C'est désormais aux organismes privés d'aller chercher une part des 200 millions de financements promis par la Banque publique d'investissement (BPI). Pour le territoire Aix-Marseille, ce sont neuf "accélérateurs" dont la mission sera de développer et d'accompagner les start-up, qui sont concernés. "Ce n'est pas une question d'équité mais de projet", explique Marie Gallas, directrice de la communication de la mission French Tech au ministère de l'Économie, de l'industrie et du numérique. C'est donc un appel à manifestation d'intérêt (AMI) qui va être lancé dans les prochaines semaines. Ce sera aux "accélérateurs" de présenter leurs projets et de demander un financement correspondant. L'enveloppe sera ainsi dépensée "jusqu'à épuisement"

Sur le papier, les projets seront ainsi jugés sur leur intérêt et non sur leur implantation géographique. Ils devront répondre également à un certain nombre de critères, notamment financiers. Car "ce fonds est un investissement avec une logique de rentabilité", rappelle la directrice de la communication.

"Pas de numerus clausus"

Neuf projets, plus ou moins aboutis, sont donc en lice, sans compter ceux des huit autres French Tech déjà labellisées. Ils s'articuleront autour de deux lieux-totem : Les futurs Pôle média 2.0 sur le site des Casernes du Muy à Marseille et Pôle numérique de la Constance à Aix-en-Provence. Certains "accélérateurs" prévoient la construction d'un campus comme Voyage Privé sur la zone d'aménagement concerté (ZAC) de la Constance, ou The Camp sur le technopôle de l'Arbois. D'autres se veulent plutôt être une pépinère à l'image de Telfrance Pôle média de la Belle de Mai où il est actuellement situé ou Gemalto. Chaque projet porté par ces structures privées sont donc différents et nécessitent donc des financements particuliers. 
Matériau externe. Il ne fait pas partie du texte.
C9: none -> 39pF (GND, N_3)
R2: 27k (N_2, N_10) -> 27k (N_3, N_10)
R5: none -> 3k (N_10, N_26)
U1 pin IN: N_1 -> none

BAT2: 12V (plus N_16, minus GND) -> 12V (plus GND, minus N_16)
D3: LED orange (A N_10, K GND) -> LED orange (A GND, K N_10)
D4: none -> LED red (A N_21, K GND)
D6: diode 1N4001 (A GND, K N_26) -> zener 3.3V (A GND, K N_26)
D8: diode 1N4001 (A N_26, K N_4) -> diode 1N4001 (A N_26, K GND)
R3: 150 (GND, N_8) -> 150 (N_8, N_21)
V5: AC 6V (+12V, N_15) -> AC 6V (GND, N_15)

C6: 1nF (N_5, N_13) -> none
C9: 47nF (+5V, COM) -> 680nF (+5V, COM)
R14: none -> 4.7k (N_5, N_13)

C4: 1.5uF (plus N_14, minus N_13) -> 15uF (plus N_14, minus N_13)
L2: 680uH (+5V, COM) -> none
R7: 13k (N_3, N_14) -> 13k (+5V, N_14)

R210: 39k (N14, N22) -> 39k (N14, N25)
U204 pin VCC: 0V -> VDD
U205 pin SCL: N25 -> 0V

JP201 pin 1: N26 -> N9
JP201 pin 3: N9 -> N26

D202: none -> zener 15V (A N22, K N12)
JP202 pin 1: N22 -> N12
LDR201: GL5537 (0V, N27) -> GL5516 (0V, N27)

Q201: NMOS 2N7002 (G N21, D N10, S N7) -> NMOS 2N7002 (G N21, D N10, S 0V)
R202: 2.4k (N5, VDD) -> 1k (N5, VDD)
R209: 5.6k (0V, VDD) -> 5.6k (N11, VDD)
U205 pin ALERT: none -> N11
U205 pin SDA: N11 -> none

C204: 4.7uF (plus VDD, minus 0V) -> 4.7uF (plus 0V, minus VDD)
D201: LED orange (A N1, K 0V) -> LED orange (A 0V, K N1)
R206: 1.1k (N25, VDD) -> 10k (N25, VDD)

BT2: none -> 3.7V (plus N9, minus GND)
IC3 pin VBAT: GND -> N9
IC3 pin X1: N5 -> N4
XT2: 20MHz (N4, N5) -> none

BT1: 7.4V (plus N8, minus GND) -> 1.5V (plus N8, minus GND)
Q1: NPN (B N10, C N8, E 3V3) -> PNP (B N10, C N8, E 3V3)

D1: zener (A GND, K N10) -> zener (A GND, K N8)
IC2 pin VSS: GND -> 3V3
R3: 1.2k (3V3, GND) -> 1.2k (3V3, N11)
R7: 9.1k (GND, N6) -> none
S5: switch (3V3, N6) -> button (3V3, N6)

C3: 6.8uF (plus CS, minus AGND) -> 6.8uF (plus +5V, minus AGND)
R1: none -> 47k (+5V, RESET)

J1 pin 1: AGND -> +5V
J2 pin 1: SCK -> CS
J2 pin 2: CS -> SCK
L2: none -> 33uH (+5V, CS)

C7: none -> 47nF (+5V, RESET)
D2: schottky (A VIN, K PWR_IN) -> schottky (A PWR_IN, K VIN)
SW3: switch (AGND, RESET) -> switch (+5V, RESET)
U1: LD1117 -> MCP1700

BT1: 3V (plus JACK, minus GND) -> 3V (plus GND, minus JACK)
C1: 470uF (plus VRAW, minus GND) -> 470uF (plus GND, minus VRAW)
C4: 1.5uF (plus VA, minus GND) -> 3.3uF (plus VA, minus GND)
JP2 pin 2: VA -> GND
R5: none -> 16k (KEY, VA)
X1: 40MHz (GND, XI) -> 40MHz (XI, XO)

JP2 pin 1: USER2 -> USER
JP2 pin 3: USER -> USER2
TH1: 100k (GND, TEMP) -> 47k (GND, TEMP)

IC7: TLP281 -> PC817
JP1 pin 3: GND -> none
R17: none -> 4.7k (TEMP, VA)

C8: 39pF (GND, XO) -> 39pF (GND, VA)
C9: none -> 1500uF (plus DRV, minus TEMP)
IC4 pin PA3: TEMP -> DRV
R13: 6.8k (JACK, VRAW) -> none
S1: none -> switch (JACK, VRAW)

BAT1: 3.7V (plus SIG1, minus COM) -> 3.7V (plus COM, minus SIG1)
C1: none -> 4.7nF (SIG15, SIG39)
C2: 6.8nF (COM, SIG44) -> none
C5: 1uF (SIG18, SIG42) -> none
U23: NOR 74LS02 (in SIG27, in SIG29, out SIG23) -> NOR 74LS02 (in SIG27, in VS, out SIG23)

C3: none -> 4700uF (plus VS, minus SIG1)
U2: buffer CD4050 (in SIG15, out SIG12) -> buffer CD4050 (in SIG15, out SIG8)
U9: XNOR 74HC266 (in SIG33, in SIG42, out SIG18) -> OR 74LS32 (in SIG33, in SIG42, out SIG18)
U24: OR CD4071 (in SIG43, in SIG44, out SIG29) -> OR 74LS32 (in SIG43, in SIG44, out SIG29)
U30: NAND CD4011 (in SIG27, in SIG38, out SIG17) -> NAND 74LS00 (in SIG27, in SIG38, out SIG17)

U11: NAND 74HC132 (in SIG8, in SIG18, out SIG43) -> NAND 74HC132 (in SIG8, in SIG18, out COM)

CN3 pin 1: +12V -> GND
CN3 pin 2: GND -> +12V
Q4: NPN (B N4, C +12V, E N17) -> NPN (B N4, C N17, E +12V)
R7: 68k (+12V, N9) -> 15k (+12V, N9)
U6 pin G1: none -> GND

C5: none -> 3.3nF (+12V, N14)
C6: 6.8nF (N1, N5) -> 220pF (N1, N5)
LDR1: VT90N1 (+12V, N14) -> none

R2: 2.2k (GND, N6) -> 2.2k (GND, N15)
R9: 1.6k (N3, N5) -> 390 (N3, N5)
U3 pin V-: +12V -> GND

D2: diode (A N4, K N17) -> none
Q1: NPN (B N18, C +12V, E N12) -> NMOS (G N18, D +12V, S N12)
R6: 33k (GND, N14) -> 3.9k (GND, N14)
Si tous les territoires labellisés French Tech vont pouvoir en bénéficier, les vieilles luttes intestines pourraient bien être de la partie. Car comme le précise Marie Gallas, "nous n'avons pas de numerus clausus" et d'autres métropoles pourraient être labellisés French Tech dans les prochains mois "au compte-goutte en fonction des projets". D'autant qu'en plus des 15 territoires à avoir déposé leur dossier, une dizaine vient de s'ajouter à la liste. Et comme le rappelle Michel Vauzelle dans un communiqué, "la Région veille également à accompagner au mieux les candidatures French Tech de la Côte d’Azur, de Toulon, et celle, plus récente, d’Avignon et Arles". Le "spot numérique du sud" dont se revendiquait Aix-Marseille sur son site pourrait bien avoir de la concurrence.